── TASK MATERIAL ──

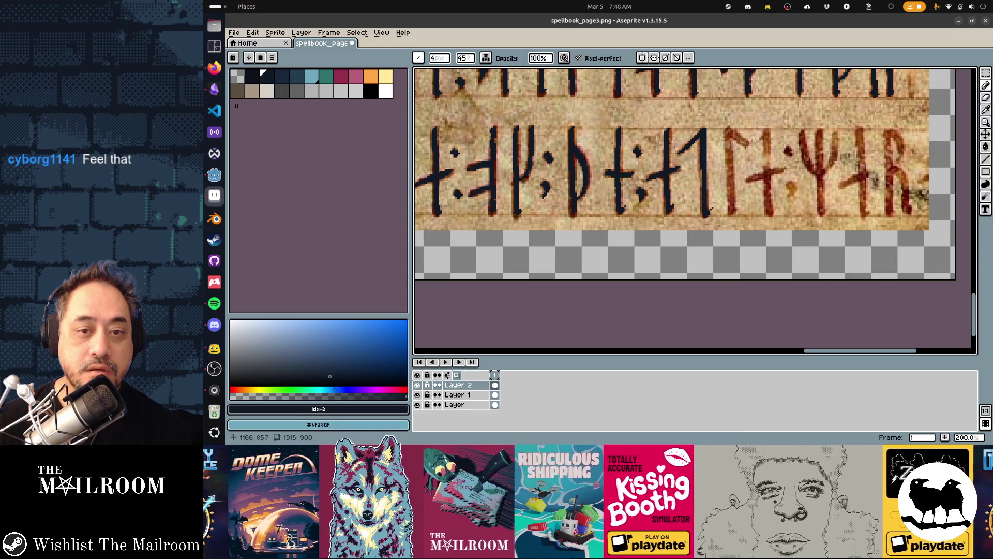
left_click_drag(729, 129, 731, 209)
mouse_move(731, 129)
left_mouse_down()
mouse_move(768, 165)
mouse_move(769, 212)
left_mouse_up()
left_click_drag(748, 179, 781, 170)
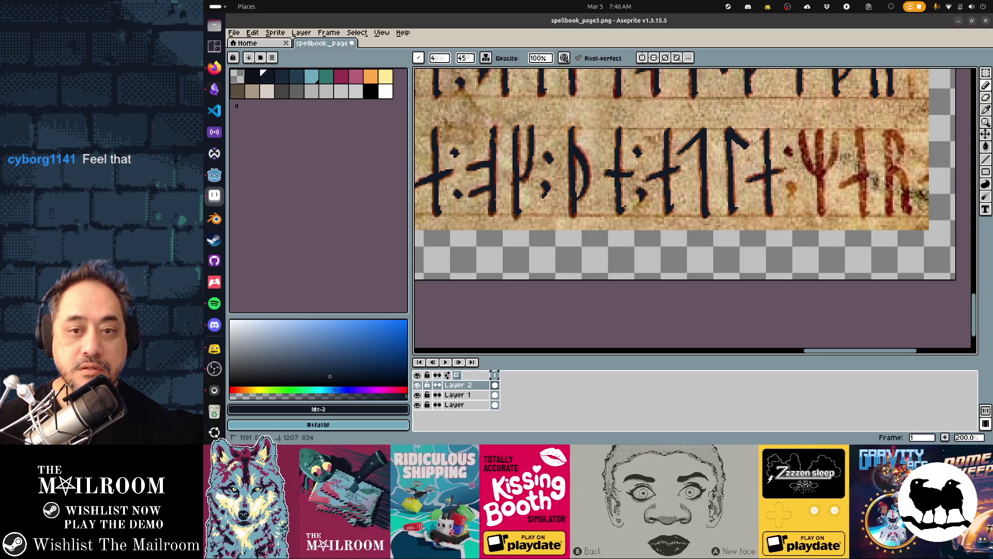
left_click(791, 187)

───
── TASK MATERIAL ──

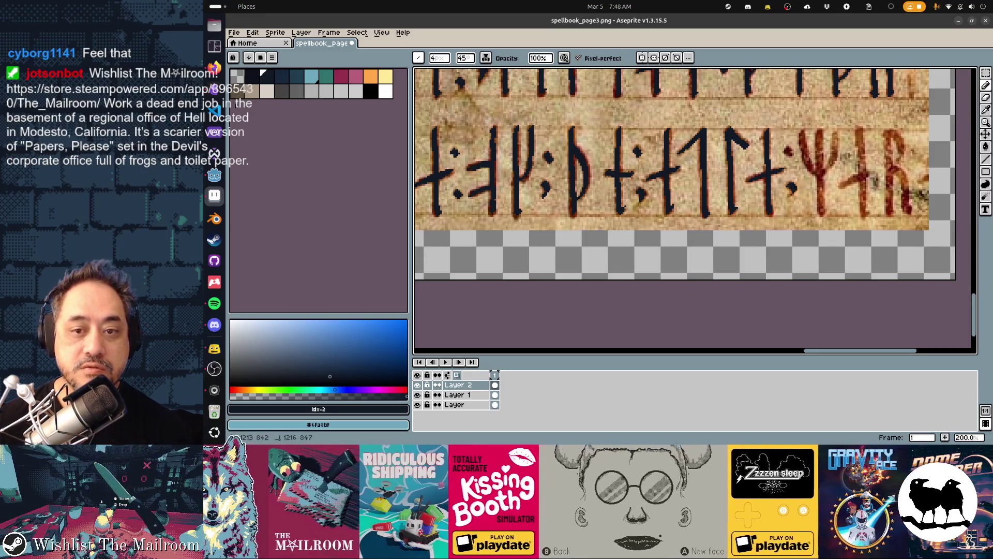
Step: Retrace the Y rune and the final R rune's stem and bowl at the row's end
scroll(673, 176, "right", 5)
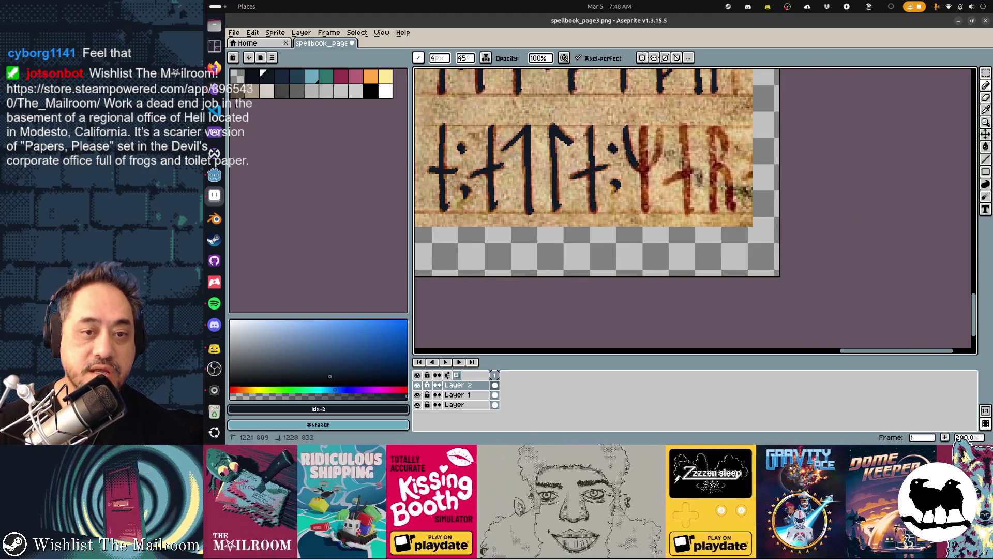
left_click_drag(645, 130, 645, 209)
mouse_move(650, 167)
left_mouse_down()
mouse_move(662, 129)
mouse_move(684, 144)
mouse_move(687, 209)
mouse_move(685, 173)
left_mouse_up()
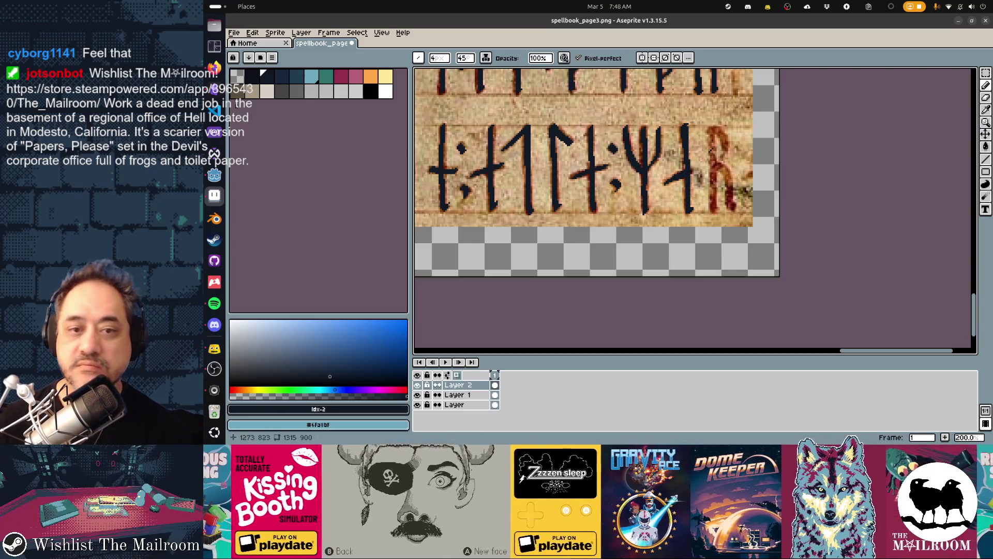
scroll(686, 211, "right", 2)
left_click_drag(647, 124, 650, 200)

───
── TASK MATERIAL ──

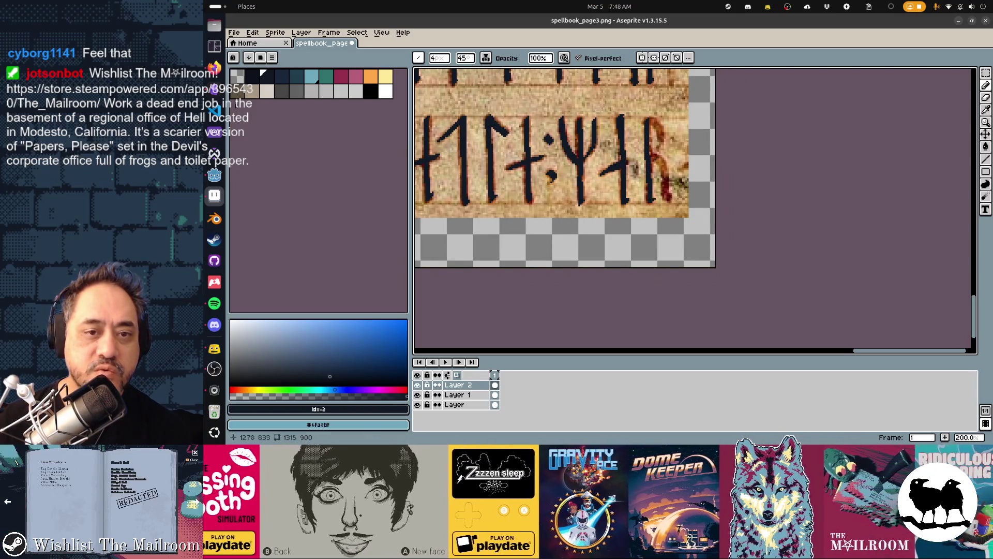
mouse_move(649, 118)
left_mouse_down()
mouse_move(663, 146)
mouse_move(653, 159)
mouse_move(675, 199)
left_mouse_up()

───

EXERCISE DIRECTIONS: With the pictures left out, write out exactly the lines above from the one containing "Step: Retrace the" through the one containing "left_click_drag(647, 124, 650, 200)".

TASK RESULT:
Step: Retrace the Y rune and the final R rune's stem and bowl at the row's end
scroll(673, 176, "right", 5)
left_click_drag(645, 130, 645, 209)
mouse_move(650, 167)
left_mouse_down()
mouse_move(662, 129)
mouse_move(684, 144)
mouse_move(687, 209)
mouse_move(685, 173)
left_mouse_up()
scroll(686, 211, "right", 2)
left_click_drag(647, 124, 650, 200)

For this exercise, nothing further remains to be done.